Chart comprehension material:

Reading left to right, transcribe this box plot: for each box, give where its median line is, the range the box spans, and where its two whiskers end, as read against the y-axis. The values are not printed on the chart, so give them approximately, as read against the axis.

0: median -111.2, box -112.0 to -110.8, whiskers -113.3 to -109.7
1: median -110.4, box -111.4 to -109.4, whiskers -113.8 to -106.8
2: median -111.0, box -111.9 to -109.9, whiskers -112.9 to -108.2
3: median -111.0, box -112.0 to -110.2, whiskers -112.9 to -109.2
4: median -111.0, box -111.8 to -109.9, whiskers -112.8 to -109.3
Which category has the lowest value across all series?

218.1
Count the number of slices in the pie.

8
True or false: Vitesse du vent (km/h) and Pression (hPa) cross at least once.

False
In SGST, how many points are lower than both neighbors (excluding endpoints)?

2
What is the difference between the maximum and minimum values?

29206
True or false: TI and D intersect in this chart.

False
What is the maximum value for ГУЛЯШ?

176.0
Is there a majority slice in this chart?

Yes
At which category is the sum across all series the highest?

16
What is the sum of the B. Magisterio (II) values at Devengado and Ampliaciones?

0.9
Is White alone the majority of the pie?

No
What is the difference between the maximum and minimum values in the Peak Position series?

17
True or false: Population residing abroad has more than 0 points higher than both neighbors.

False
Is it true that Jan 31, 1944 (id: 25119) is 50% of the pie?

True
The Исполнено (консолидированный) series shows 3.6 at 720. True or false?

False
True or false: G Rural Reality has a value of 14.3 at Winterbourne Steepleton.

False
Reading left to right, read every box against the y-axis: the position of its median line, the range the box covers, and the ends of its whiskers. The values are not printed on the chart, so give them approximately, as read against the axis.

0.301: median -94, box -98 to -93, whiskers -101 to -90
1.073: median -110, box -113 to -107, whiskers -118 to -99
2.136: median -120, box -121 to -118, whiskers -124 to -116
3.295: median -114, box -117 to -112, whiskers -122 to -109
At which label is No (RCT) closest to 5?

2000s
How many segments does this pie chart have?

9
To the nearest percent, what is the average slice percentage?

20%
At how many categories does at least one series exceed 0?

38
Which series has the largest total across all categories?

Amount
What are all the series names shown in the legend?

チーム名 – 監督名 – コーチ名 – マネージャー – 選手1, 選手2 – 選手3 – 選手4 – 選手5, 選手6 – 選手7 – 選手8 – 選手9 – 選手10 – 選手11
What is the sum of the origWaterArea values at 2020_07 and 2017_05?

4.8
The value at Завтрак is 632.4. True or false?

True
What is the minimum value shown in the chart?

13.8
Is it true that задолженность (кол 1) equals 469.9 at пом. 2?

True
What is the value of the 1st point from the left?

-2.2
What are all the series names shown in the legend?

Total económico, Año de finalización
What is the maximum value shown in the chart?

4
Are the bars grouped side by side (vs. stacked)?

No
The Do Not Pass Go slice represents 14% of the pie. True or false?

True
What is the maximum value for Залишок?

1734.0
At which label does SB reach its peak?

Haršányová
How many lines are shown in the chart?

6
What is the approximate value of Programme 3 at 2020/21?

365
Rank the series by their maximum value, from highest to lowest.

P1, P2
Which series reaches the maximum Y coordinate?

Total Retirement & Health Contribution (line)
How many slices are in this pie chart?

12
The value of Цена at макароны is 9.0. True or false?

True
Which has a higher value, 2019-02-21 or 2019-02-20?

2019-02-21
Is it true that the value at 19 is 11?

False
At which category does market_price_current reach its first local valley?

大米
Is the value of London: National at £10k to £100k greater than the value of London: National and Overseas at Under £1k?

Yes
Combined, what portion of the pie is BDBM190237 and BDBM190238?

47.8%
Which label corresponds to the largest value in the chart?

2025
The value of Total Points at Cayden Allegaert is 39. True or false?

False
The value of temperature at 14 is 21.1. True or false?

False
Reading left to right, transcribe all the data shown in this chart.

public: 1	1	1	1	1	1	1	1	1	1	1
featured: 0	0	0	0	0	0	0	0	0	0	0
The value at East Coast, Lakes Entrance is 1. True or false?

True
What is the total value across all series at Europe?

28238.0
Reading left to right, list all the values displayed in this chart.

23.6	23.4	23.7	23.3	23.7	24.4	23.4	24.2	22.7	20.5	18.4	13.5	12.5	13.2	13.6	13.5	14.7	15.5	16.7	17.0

TASK BRIEF: List every line of the material above that contains the word "shown", treating case as significant.

SOLUTION TO THIS TASK:
What are all the series names shown in the legend?
What is the minimum value shown in the chart?
What are all the series names shown in the legend?
What is the maximum value shown in the chart?
How many lines are shown in the chart?
Reading left to right, transcribe all the data shown in this chart.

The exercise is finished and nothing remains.